Garver was an All-Star in 1951 and is best known for winning 20 games that season while playing for a St. Louis Browns team that went 52-102.
Garver is one of only two pitchers in MLB history to win at least 20 games for a team that lost 100 or more games in the same season. He even batted .305 in 108 at-bats that season, hitting a home run and a triple. Garver finished second in American League MVP voting to Yogi Berra.
Garver started the 1951 All-Star Game in Detroit and, after the season, Browns owner Bill Veeck rewarded him with a new contract that made him the highest-paid player on the team. His annual salary was $25,000.
Garver led the AL with 22 complete games in 1950 and posted a league-high 24 complete games a year later.
His 20-win season in 1951 was commemorated by both a special-issue postmark from the U.S. postal service in 1996, on the 45th anniversary of the season, and a plaque issued in 1951 by then-MLB commissioner Ford Frick.
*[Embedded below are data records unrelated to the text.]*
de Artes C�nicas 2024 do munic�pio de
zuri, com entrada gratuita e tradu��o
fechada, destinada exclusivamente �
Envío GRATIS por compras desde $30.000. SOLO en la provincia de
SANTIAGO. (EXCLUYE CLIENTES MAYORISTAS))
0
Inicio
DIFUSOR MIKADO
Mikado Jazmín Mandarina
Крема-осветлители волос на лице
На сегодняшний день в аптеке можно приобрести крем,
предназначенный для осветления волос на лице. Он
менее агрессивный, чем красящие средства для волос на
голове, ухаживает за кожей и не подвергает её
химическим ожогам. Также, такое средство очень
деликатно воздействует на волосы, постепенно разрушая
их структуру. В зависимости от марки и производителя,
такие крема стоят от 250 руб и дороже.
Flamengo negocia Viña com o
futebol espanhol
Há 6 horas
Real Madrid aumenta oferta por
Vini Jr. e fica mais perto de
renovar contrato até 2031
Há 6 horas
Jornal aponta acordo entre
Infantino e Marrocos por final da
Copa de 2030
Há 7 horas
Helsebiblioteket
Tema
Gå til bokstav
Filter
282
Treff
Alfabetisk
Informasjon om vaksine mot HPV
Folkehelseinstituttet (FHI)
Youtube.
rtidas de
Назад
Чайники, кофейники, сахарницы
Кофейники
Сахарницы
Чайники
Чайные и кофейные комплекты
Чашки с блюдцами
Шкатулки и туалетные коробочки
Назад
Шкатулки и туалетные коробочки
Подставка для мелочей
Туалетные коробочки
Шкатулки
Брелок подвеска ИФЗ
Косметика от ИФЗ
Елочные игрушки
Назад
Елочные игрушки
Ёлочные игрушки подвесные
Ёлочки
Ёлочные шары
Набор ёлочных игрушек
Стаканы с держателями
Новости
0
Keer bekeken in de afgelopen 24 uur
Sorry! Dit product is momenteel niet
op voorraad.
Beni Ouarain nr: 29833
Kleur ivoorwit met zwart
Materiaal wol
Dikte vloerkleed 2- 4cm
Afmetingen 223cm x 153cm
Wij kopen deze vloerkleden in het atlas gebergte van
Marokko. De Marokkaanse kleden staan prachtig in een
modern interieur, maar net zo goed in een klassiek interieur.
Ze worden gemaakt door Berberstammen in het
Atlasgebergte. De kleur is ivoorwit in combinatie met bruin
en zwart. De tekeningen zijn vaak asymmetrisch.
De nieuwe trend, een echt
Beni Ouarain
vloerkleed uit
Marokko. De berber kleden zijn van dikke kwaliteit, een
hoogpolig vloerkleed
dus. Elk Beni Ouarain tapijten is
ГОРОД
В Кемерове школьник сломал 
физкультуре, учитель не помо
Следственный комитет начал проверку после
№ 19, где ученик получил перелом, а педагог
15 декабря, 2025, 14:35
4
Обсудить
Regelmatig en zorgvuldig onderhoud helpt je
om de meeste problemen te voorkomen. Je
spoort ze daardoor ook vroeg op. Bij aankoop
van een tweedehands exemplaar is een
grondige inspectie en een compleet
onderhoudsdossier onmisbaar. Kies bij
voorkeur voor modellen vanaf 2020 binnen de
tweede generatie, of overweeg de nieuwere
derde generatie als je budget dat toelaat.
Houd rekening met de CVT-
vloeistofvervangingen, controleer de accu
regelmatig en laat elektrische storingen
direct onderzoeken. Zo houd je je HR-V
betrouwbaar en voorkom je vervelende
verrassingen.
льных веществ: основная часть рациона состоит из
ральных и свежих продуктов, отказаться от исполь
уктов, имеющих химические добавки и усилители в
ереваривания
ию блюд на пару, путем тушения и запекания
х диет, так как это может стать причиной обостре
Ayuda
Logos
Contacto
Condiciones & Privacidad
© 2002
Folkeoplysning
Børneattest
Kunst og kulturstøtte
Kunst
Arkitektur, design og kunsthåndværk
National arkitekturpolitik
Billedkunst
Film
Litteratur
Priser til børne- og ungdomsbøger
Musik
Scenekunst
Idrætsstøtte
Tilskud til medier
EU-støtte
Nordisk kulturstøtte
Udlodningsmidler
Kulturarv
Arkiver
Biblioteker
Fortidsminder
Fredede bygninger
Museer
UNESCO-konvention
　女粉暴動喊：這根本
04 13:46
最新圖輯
Former Boston Red Sox great Ted Williams once said of Garver, “He could throw anything up there and get me out.”
A native of Ney, Ohio, Garver played for four teams, compiling a 129-157 record and an ERA of 3.73. Outside of his 20-12 record in 1951, he posted only two winning seasons — going 14-11 for the Detroit Tigers in 1954 and 12-11 for the Kansas City Athletics in 1958. In 330 career starts, Garver posted 153 complete games and 18 shutouts. He finished 40 other games out of the bullpen and had 12 career saves.
Garver, who pitched every game as a high school senior while leading his team to the state tournament, had a remarkably durable arm. From 1950-52, he had a stretch of 49 starts that included 42 complete games.
Garver grew up on a horse farm and returned to farming in Ney once his playing days were over. He and his wife of 52 years, the former Dorothy Sims, had three children. After Dorothy died of leukemia in 1995, Garver married Dolores Hart in 2001.